Presidents Will Be Presidents

With the passing of former President George H.W. Bush, we’ve heard a multitude of eulogies. Though the media often savaged him when he was president, calling him a wimp and claiming he was out of touch with ordinary Americans, he is now being held up, by his associates and many in the media, as a man of sterling character. And they consider it rude if we disagree.

Particularly after they’ve left office, presidents are reassessed in a kinder light than they merit. It’s great if they were nice to their family, fraternity brothers, or fellow politicians, but what about the people whose lives their administrations affected? Our view of them is often different. How come they do us like they do?

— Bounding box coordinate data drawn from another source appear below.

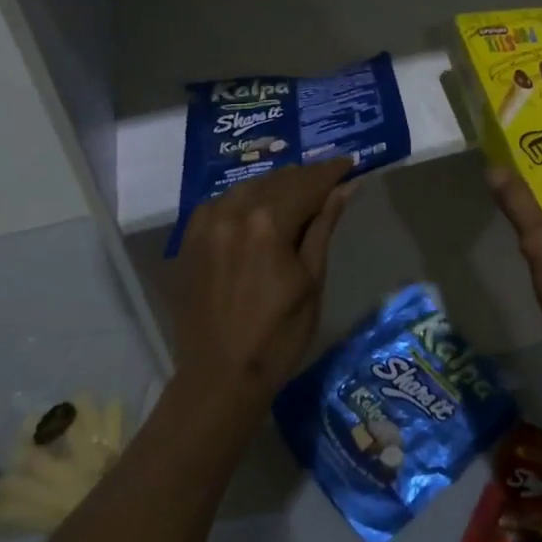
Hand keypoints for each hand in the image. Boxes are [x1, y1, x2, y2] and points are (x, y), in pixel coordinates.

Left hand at [172, 159, 355, 415]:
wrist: (219, 378)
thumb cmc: (278, 336)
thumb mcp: (311, 280)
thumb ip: (324, 227)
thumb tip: (345, 188)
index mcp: (267, 224)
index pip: (307, 184)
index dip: (331, 172)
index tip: (350, 163)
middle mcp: (233, 213)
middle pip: (277, 181)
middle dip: (306, 177)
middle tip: (330, 179)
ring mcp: (206, 225)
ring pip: (249, 187)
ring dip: (276, 186)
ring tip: (299, 192)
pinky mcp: (190, 240)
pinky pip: (222, 203)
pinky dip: (245, 199)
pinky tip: (258, 208)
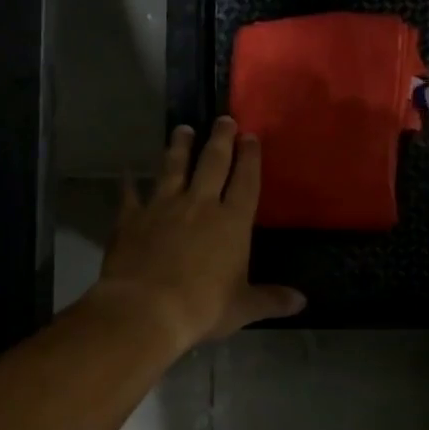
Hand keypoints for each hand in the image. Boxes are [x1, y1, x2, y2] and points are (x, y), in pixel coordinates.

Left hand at [91, 118, 305, 349]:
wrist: (145, 310)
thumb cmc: (202, 308)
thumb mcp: (243, 308)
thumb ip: (271, 300)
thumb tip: (302, 302)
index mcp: (232, 222)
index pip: (245, 181)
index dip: (250, 158)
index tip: (251, 136)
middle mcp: (199, 204)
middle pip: (212, 163)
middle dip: (220, 139)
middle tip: (224, 119)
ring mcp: (162, 207)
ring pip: (173, 168)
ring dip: (179, 147)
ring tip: (183, 129)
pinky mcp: (131, 218)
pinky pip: (130, 195)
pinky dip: (128, 183)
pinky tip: (127, 173)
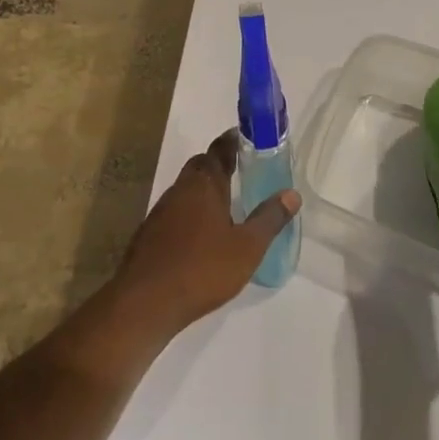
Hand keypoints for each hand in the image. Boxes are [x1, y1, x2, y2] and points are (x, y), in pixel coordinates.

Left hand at [115, 129, 300, 332]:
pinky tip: (202, 234)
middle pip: (199, 166)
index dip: (232, 141)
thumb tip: (292, 194)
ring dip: (204, 189)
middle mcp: (181, 190)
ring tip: (226, 203)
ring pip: (186, 189)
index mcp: (205, 185)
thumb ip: (270, 219)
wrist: (146, 302)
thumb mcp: (248, 247)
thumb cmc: (203, 269)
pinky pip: (175, 211)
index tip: (246, 137)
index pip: (219, 150)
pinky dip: (191, 212)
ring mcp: (161, 211)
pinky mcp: (150, 233)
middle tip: (240, 170)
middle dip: (218, 164)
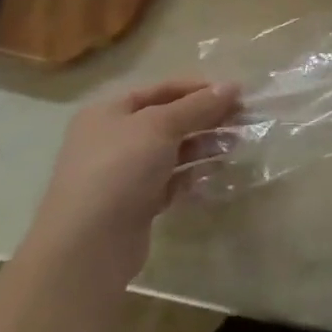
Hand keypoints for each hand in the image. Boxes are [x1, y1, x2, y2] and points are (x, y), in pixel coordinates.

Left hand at [20, 79, 239, 285]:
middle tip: (244, 118)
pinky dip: (194, 174)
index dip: (199, 88)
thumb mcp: (160, 126)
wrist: (87, 246)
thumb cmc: (119, 170)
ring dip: (205, 144)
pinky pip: (172, 180)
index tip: (237, 93)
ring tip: (236, 144)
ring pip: (173, 150)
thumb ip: (198, 105)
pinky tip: (218, 172)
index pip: (162, 89)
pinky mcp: (136, 203)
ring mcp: (124, 173)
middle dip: (207, 117)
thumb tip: (232, 86)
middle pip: (170, 119)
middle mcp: (114, 139)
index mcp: (109, 112)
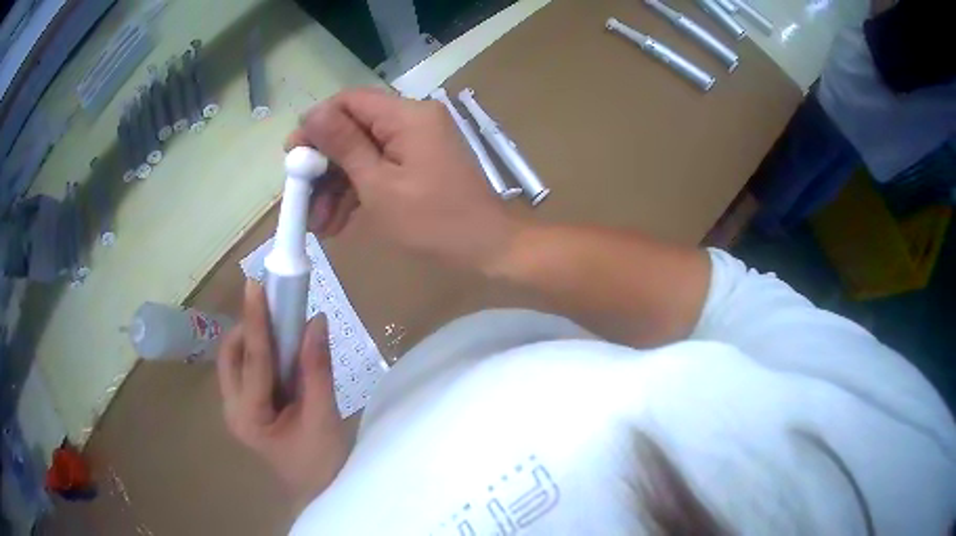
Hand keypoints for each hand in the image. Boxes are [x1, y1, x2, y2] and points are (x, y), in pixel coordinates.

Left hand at [217, 281, 350, 508]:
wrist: (318, 490)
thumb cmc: (322, 461)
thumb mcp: (324, 416)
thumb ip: (317, 368)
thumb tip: (316, 321)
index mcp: (249, 416)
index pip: (253, 359)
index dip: (256, 319)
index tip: (257, 283)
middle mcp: (232, 409)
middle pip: (231, 355)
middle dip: (248, 327)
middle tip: (276, 310)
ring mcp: (235, 409)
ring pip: (233, 360)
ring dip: (252, 338)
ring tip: (280, 327)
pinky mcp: (244, 408)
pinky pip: (243, 369)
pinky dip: (258, 352)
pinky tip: (279, 351)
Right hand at [286, 87, 524, 271]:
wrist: (489, 249)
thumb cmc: (433, 221)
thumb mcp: (378, 185)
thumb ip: (343, 146)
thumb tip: (311, 114)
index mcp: (406, 115)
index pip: (349, 101)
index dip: (316, 125)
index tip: (293, 158)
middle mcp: (412, 119)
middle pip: (354, 129)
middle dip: (325, 167)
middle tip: (302, 202)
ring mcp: (417, 142)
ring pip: (364, 153)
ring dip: (338, 187)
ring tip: (320, 227)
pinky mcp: (420, 163)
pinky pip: (381, 168)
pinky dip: (359, 192)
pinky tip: (340, 223)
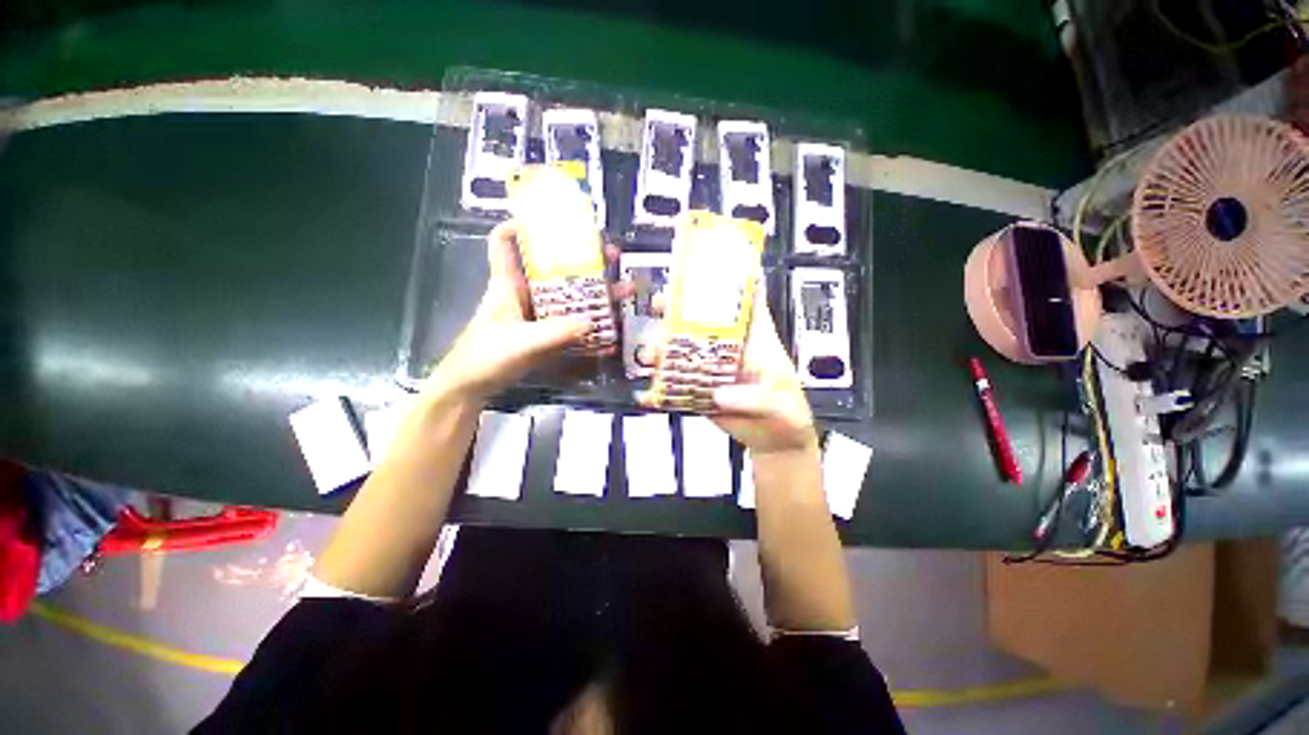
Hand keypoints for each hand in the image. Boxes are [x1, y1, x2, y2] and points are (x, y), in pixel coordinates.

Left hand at [425, 220, 627, 401]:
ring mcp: (536, 315)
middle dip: (582, 258)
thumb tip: (592, 322)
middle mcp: (524, 294)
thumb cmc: (485, 356)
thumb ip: (555, 333)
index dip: (521, 224)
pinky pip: (571, 321)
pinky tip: (610, 328)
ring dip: (594, 292)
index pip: (504, 241)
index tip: (552, 217)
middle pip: (553, 266)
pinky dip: (590, 323)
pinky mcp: (545, 334)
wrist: (472, 388)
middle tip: (612, 256)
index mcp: (507, 283)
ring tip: (623, 289)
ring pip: (567, 295)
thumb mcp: (520, 342)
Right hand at [638, 280, 817, 454]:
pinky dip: (663, 381)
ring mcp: (713, 368)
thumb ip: (754, 398)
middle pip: (703, 320)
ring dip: (664, 346)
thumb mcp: (778, 402)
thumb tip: (720, 395)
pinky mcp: (701, 389)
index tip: (711, 261)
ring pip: (685, 348)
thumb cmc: (786, 413)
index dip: (732, 279)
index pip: (746, 302)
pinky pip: (680, 381)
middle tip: (660, 303)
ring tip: (650, 352)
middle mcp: (729, 348)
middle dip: (679, 308)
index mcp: (755, 339)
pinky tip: (650, 382)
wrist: (775, 441)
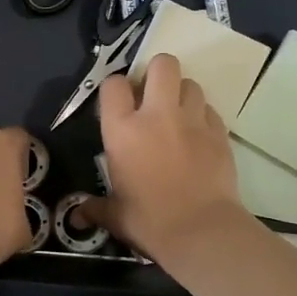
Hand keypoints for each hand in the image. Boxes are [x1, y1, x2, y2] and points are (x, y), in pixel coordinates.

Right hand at [84, 54, 247, 262]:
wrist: (201, 231)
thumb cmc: (148, 221)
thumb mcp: (115, 215)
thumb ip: (95, 207)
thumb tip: (78, 217)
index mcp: (122, 129)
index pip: (114, 84)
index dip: (116, 88)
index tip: (119, 103)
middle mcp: (157, 114)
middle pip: (162, 64)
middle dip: (157, 72)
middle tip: (153, 95)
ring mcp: (192, 120)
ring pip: (191, 83)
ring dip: (182, 94)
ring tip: (178, 114)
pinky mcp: (219, 132)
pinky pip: (210, 110)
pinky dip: (203, 117)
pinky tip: (198, 136)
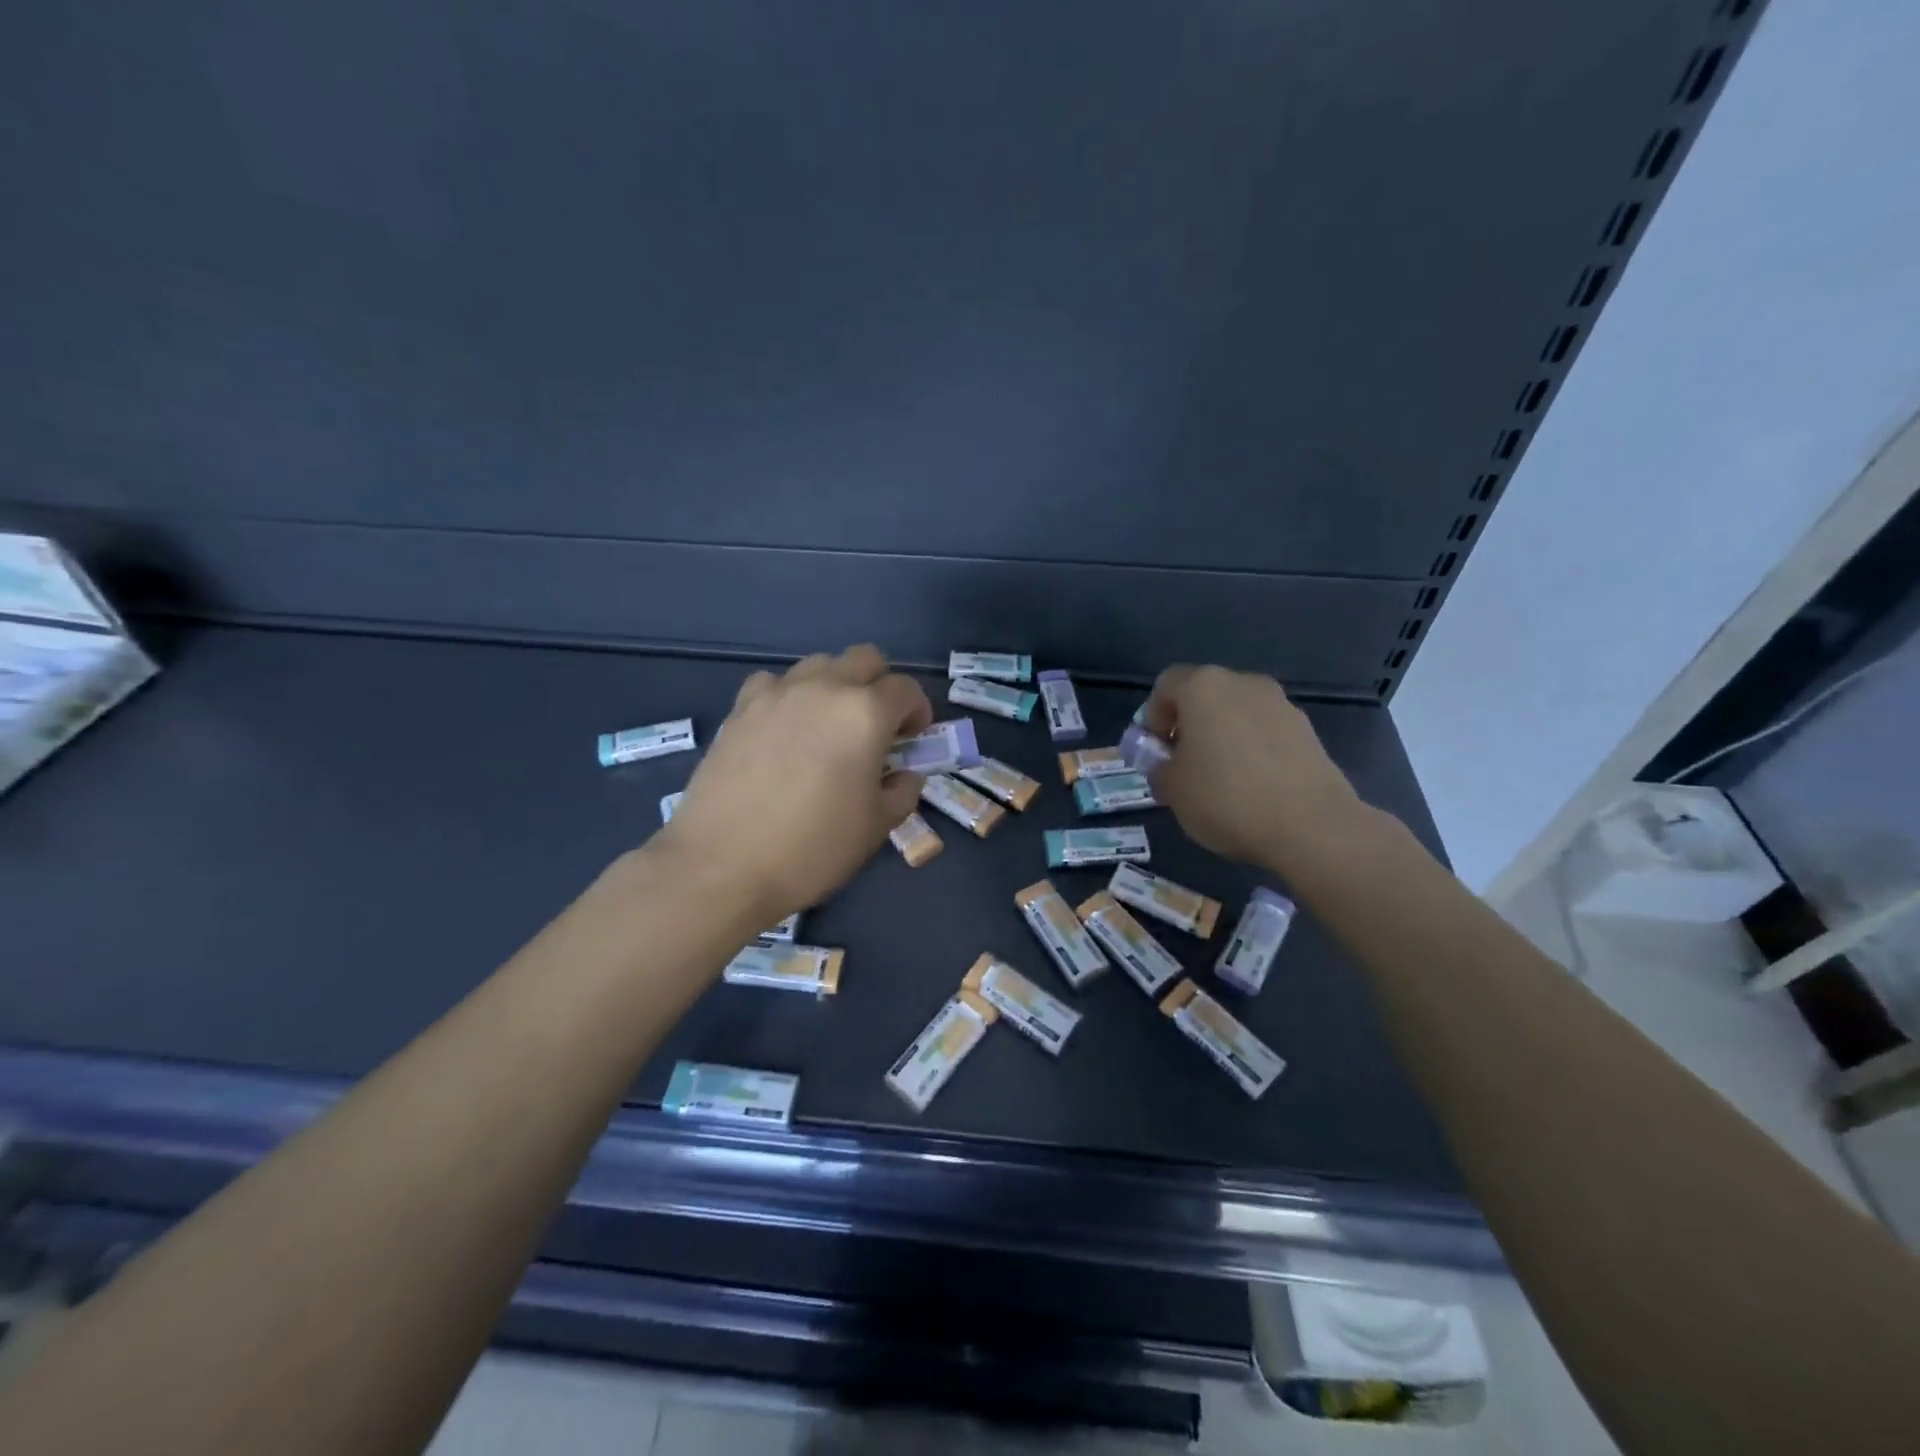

Not only us, but people in other countries. Sometimes especially people in other countries. Do those on the receiving end of bombing raids or drone strikes regard the president who ordered them as a stand-up guy?

It’s great if they were nice to their family, fraternity brothers, or fellow politicians, but what about the people whose lives their administrations affected?

One of the things I most appreciate about libertarian principle is its bedrock-level moral soundness. We don’t believe in hitting people or taking their things. We do believe in behaving ourselves, instead of telling others how to behave, and, whenever possible, in simply minding our own business. This makes those rare libertarians in public life stand-up guys and gals. It also gives the rest of us a reliable yardstick by which to measure them.

By our yardstick, George H.W. Bush was a pretty typical president. He stuck his nose in everybody else’s business. Not content to regulate the lives of those in his own country, or to raise our taxes (after promising he wouldn’t), Bush 41 also wanted to run the show in other countries. From his “New World Order,” no one was exempt. On a person-to-person level, there were plenty of people to whom he wasn’t very nice.

We libertarians are loath to accept the opinions of those for whom political power is the only consideration. What can we do to help change the way elected officials are evaluated? We can tell the truth about who does what to whom. We can call what our elected officials do exactly what it is.

George H.W. Bush was a pretty typical president. He stuck his nose in everybody else’s business.

All presidents in recent memory have ordered military hits on people in other countries. They have dealt death to innocent civilians. If we did that to other human beings, we’d be locked up and possibly even executed. No matter how wonderful someone may be, when that person runs for president, we can reliably predict that if victorious in the election, he or she will become a murderer. By the law binding on the rest of us, the one who orders the hit is guilty of the crime.

I mean to draw a distinction, here, between the sort of killing that defends lives and the sort that results from a war in which we are the aggressors. I’m also letting off the hook people who take the lives of those attempting to take theirs. Nor would I begrudge the right to self-defense to anyone — in or out of uniform.

Libertarians want our presidents (and Congress) to stop killing people who aren’t trying to kill us. We tell the truth about the crimes they commit. For the sake of winning elections, should we do otherwise? If we don’t tell the truth, who will?

No matter how wonderful someone may be, when that person runs for president, we can reliably predict that if victorious in the election, he or she will become a murderer.

Crimes against humanity continue to be committed in our name, and on our dime. We can do little about this except to vote against it. I joined the Libertarian Party because active participation in the party is, I believe, one of the most important ways my voice can be heard. And I’m totally willing to be rude about it. Fake decency and fake civility are vastly worse than fake news.